配偶者控除及び配偶者特別控除の取扱の変更

はじめに

今年の年末調整の大きな変更は「配偶者控除」と「配偶者特別控除」の取扱であり、これまで何回かお伝えした通りです。

①配偶者控除・配偶者特別控除の適用を受けられるのは、給与所得者本人の合計所得金額が1,000万円(給与所得のみだと
収入1,220万円)までに制限される。
②配偶者特別控除を受けられる対象の配偶者の合計所得金額は123万円(給与所得のみだと収入201万5,999円)までに拡大される。

今回は実務に当たっての注意事項をお伝えいたします。

申告書(様式)の変更と提出

これまでの「給与所得者の保険料控除申告書 兼 給与所得者の配偶者特別控除申告書」は、
平成30年分から「給与所得者の保険料控除申告書」と「給与所得者の配偶者控除等申告書」の2種類の様式に分けられました。
配偶者控除または配偶者特別控除の適用を受けるためには、「給与所得者の扶養控除等(異動)申告書」の「源泉控除対象配偶者」欄
への記載の有無にかかわらず、「配偶者控除等申告書」を給与の支払者に提出しなければならなくなりました。
これまでの配偶者特別控除の対象者だけではなく、配偶者控除の対象者も必要となりましたので、給与担当の方は配布・回収をお願いします。

『配偶者』の用語の違い

①同一生計配偶者・・・所得者と生計を一にする配偶者で合計所得金額が38万円以下の人

②控除対象配偶者・・・①のうち、合計所得金額が1,000万円以下である所得者の配偶者

③源泉控除対象配偶者・・・所得者(合計所得金額が900万円以下の人)と生計を一にする配偶者で、合計所得金額が85万円以下の人(配偶者控除・配偶者特別控除の38万円・老人加算の場合は+10万円を受けることの出来る対象の方で、毎月の給与計算で源泉徴収税額の計算における『扶養親族の数』に加えられる)。

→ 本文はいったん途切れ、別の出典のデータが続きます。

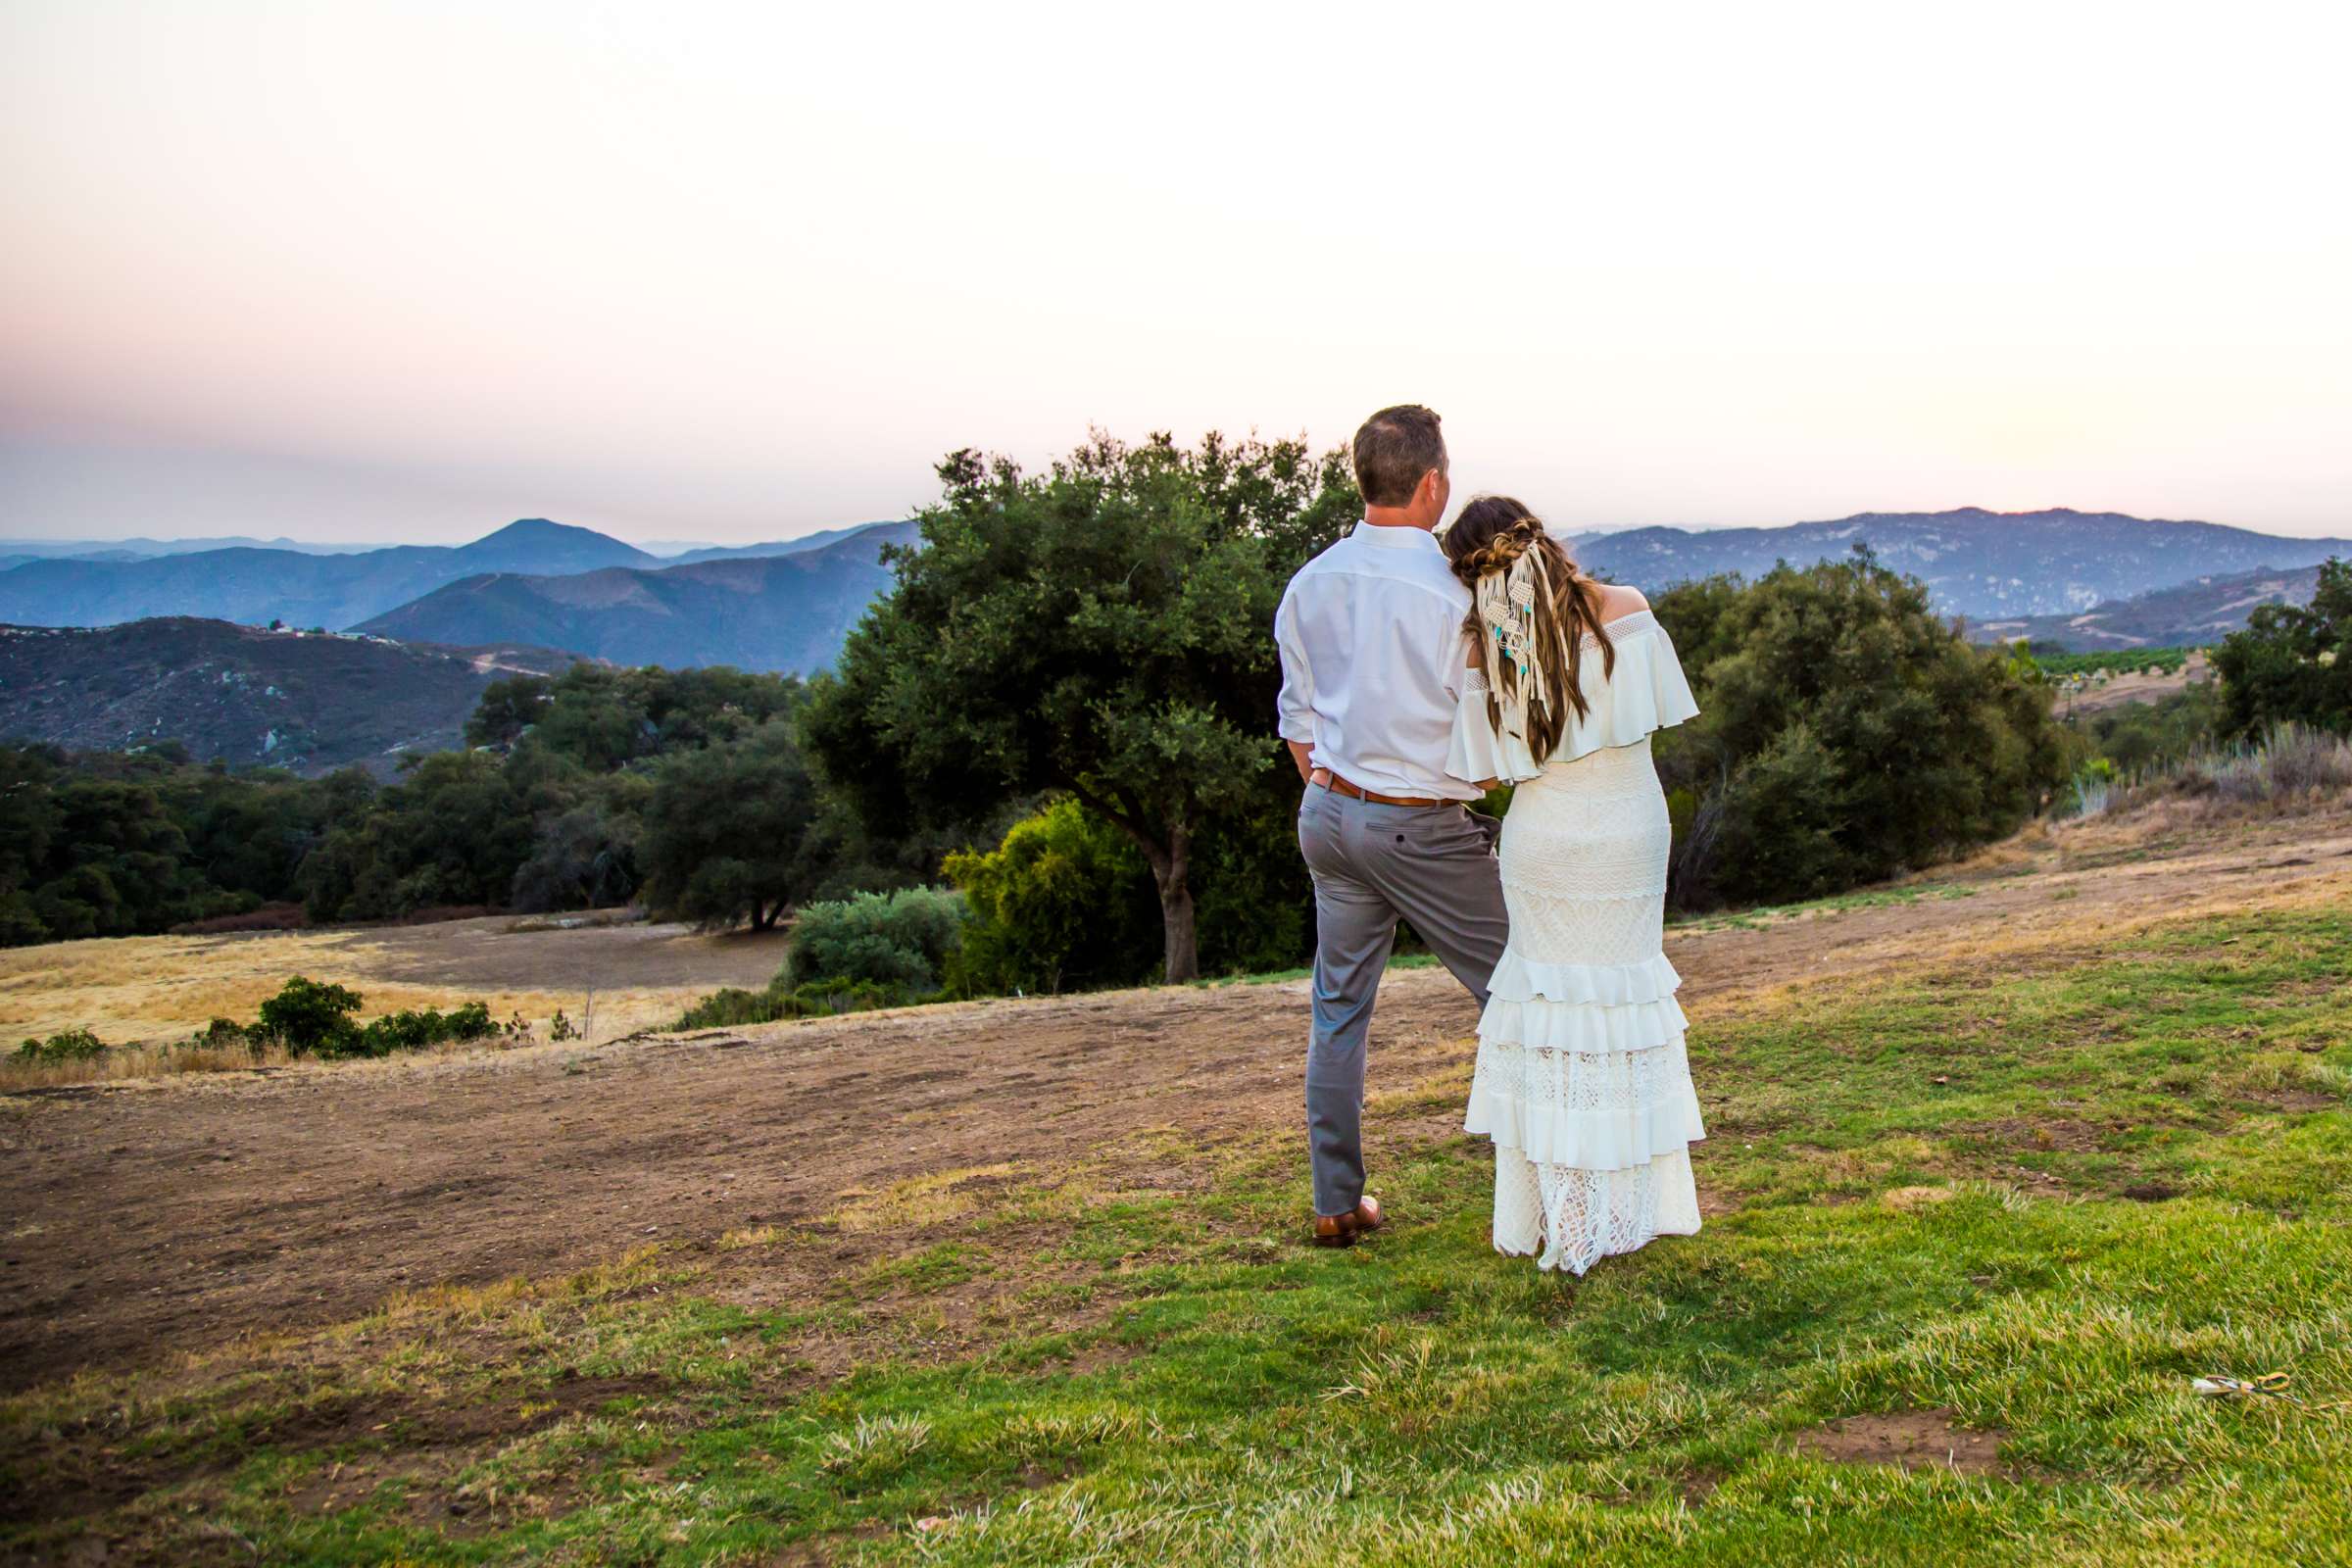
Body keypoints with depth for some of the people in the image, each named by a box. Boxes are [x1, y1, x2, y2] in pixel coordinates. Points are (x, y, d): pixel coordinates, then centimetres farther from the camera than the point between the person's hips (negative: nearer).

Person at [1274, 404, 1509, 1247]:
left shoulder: (1308, 585, 3)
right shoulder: (1452, 593, -17)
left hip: (1329, 813, 6)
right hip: (1426, 827, -6)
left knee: (1339, 1007, 14)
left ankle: (1336, 1203, 19)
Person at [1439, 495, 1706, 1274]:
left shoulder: (1484, 650, -11)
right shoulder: (1626, 610, -9)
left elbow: (1486, 772, -7)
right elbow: (1656, 713, 3)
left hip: (1542, 838, -1)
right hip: (1630, 830, 1)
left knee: (1549, 997, 11)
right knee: (1622, 993, 12)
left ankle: (1554, 1205, 13)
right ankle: (1625, 1198, 19)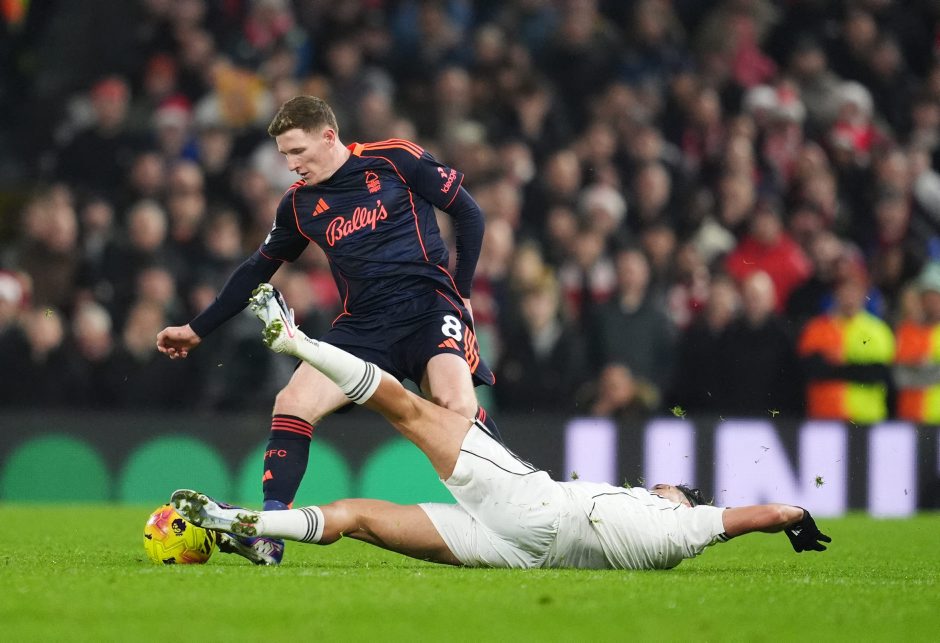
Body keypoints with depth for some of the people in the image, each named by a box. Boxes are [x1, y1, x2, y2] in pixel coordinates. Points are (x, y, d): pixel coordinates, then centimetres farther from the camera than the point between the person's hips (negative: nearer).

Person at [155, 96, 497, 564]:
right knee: (292, 403, -13)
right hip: (363, 324, 5)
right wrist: (197, 330, 26)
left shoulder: (394, 160, -2)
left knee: (454, 403, -30)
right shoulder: (299, 204, 11)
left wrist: (461, 293, 2)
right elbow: (257, 270, 23)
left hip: (428, 305, -5)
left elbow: (469, 213, 4)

※ ①②③とも青色事業専従者として給与の支払を受ける人及び白色事業専従者を除く

終わりに

「配偶者控除等申告書」には控除の対象となる配偶者の所得だけでなく、給与所得者本人の所得も詳しく書くことになりました。
本人の所得によって控除の額に違いがあるためで、申告書の下「控除額の計算」欄で区分Ⅰと区分Ⅱの重なる所の控除が受けられます。
ただ、この所得の内訳を詳細に載せるために問題となるのが、勤務先からの給与以外の収入があり、それを正しく記載しない場合です。
正確な所得の記入(申告)をしなくても、現在はマイナンバーで個人の所得がとらえ易くなっています。
後になって税務署から訂正の連絡がこないよう、本業以外の分もきちんと記載するようにしましょう。